Tasks to carry out>
- 1) From the text on General Taube, copy the passage that begins at the words "- Сибирский красный" and stops after the words "словарь. Москва. 1994.".
- 2) In one to three sentences, explain why the text on General Taube disputes the later Soviet description of him as the first Red General.
- 3) According to the text on General Taube, where was he born?

Text passage>
Russian and Soviet general (1864–1919)

Baron Alexander Alexandrovich von Taube (21 August 1864 – January 1919) was an Imperial Russian general.

He fought in the war of Russia against the Empire of Japan. In WWI, Major General, later as Lieutenant General, commanded the 5th Siberian Infantry Division. After the 1916 democratic revolution in Russia, he was elected by the soldiers' council to lead the Omsk (Siberia) military district.

In 1918, he was conscripted as a military specialist to serve in the Red Army. His service with the Red Army, during 1918, involved planning strategic operations in Siberia. During that time, the Red Army in Siberia was defeated by the Volunteer Army of Admiral Alexander Kolchak. General Taube was detained on the territory controlled by the Volunteer Army. Being taken to Yekaterinburg, at that time one of the centers of the White movement) he was investigated, offered service with the Volunteer Army; however, while still in detention, he died of typhus.

Many years later, Soviet historians described him as the first Red General; while it is well known that the Soldiers Council Soviets in Siberia were under the control of Social Revolutionary Party, who were independent of the Moscow Bolsheviks. Only after the establishment of the Red Bolshevik rule in part of Siberia in 1918, he was conscripted to serve in the Red Army as a "military specialist". And at the same time, his younger children, two sons and a daughter, were kept as hostages in Moscow. General's oldest son, Staff Captain Alexander Taube, was serving in the "White", Admiral Alexander Kolchak Volunteer Army.

General Taube was born in Pavlovsk, Saint Petersburg. He had several brothers, including Mikhail Taube. He was a recipient of the Imperial Russian decorations: Order of Saint Vladimir, the Order of Saint Anna, the Order of Saint Stanislaus (House of Romanov), and the Gold Sword for Bravery.

| Preceded by | Chief of Staff of the 1st Infantry Division 1901–1904 | Succeeded by |

==Bibliography==
- Их именами названы улицы Омска. Омск. 1988.
- Сибирский красный генерал. В. С. Познанский. Новосибирск, 1972 (2-е изд. — 1978). A Soviet, following communist party line book, being published in the USSR.
- Таубе Александр Александрович. Вибе П. П., Михеев А. П., Пугачёва Н. М. Омский историко-краеведческий словарь. Москва. 1994.

Records provided>

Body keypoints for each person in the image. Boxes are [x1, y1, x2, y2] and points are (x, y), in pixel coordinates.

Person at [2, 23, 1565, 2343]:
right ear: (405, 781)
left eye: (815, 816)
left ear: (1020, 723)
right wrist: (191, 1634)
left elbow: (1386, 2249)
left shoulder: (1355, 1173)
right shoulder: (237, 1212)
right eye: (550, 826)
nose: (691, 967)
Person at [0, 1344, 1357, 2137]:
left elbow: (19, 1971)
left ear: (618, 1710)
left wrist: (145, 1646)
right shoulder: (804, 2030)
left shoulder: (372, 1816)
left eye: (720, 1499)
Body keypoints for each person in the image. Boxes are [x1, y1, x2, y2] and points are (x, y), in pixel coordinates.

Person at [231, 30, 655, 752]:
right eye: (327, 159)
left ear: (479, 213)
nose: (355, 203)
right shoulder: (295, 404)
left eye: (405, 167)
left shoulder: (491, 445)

Responses per task>
- 1)
- Сибирский красный генерал. В. С. Познанский. Новосибирск, 1972 (2-е изд. — 1978). A Soviet, following communist party line book, being published in the USSR.
- Таубе Александр Александрович. Вибе П. П., Михеев А. П., Пугачёва Н. М. Омский историко-краеведческий словарь. Москва. 1994.

- 2) The text says that the Soldiers Council Soviets in Siberia, which elected him, were controlled by the Social Revolutionary Party and were independent of the Moscow Bolsheviks. It adds that he served in the Red Army only after being conscripted as a "military specialist" in 1918, once Bolshevik rule was set up in part of Siberia.

- 3) He was born in Pavlovsk, Saint Petersburg.